The following is an excerpt from a statement issued by the Childrens Place regarding the Disney Stores in it's recently published financial results:
The Company also provided an update regarding its License Agreement with The Walt Disney Company under which the Company operates the Disney Store chain in the United States and Canada.
As previously announced, on June 8, 2007, the Company and Disney executed a letter agreement which modified certain provisions of the parties' long-term license agreement, to address claims by Disney that the Company had committed numerous material breaches of the license agreement. The June letter agreement provided that Disney would treat the Company's breaches as having been cured so long as the Company complied with the terms of the June letter agreement. The June letter agreement imposed specific obligations on the Company with respect to the remodeling and refreshing of numerous stores in the Disney Store chain between fiscal 2007 and fiscal 2011 and, for the stores to be remodeled in fiscal 2007 and fiscal 2008, set forth a detailed timetable for submission of plans and completion dates.
To date the Company has been unable to meet several of the deadlines set forth in the June letter agreement. In every instance except for this most recent one, Disney has provided the Company with written confirmation that it does not consider these missed deadlines to constitute breaches of the June letter agreement.
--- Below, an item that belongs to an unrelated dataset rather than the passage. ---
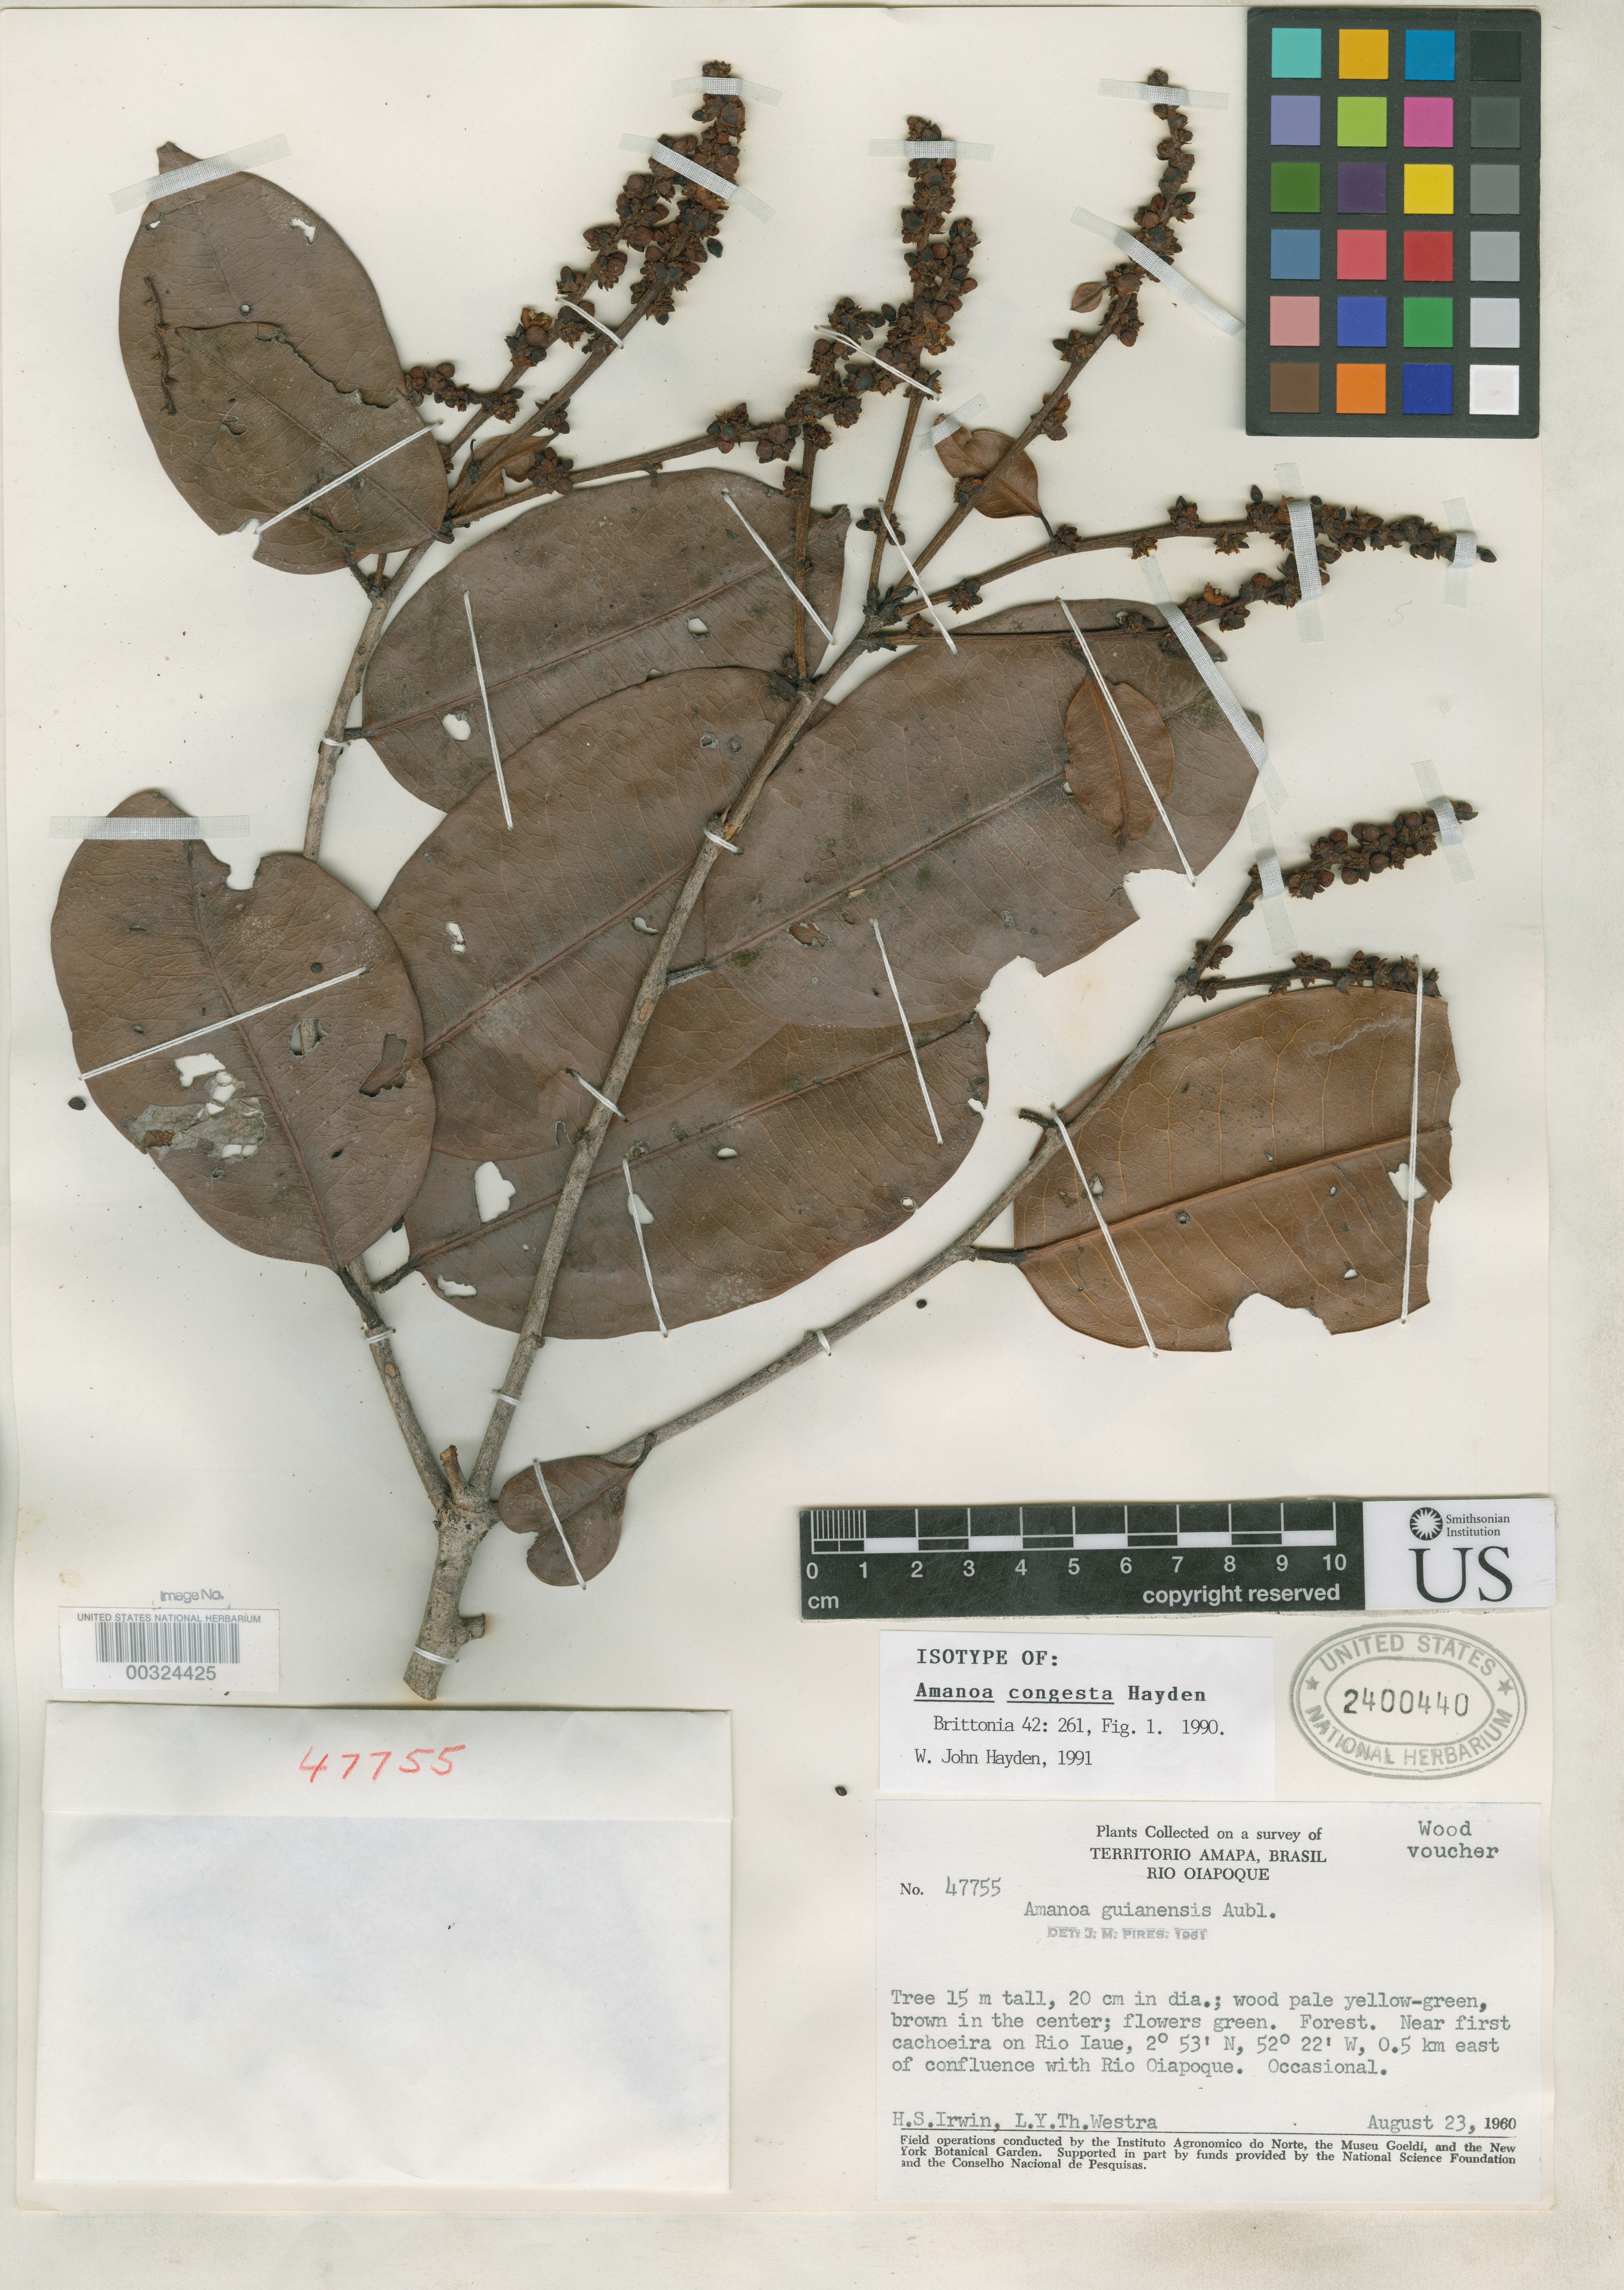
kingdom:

While the Company expects that the amendment to the license agreement described below will defer the one remaining deadline that was missed, unless and until this amendment agreement is signed, the Company will be in breach of the June letter agreement, entitling Disney to exercise its remedies under the June letter agreement and the license agreement, including possible termination of the license agreement. In addition, this breach constitutes a cross-default under the secured credit facility for the Disney Store chain, entitling the lenders to exercise their contractual remedies. Neither Disney nor the lenders have notified the Company that they have, or intend to, exercise their rights mentioned above, but there can be no assurance that they will not exercise their rights in the future.
In addition, the Company has identified various upcoming deadlines during the third and fourth quarters of fiscal 2007 that it will likely miss. The Company and Disney have been engaged in recent discussions regarding potential changes to the requirements of the June letter agreement that would postpone the due dates of certain of the Company's remodel obligations until later in fiscal 2007, fiscal 2008 and fiscal 2009. In consideration for these changes, the parties have also been discussing changes to the original license agreement to allow Disney to relocate its flagship store in Manhattan.
In addition, the parties have been discussing modifications so that Disney's ability to grant direct licenses to other specialty retailers for the sale of Disney merchandise will apply only to specialty retailers primarily focused on the sale of children's merchandise. It is expected that these various changes would be incorporated in an amendment to the license agreement.
There can be no assurance that the Company's discussions with Disney will result in any agreement or that the dates for the Company's remodel obligations will be deferred. Whether or not these dates are deferred, the Company's ability to meet its obligations under the June letter agreement will depend on numerous factors, some of which are beyond the Company's control, and there can be no assurance that it will be able to fully comply. If the Company fails to comply with these obligations, it will be in breach of the June letter agreement, entitling Disney to exercise its remedies under the June letter agreement and the license agreement.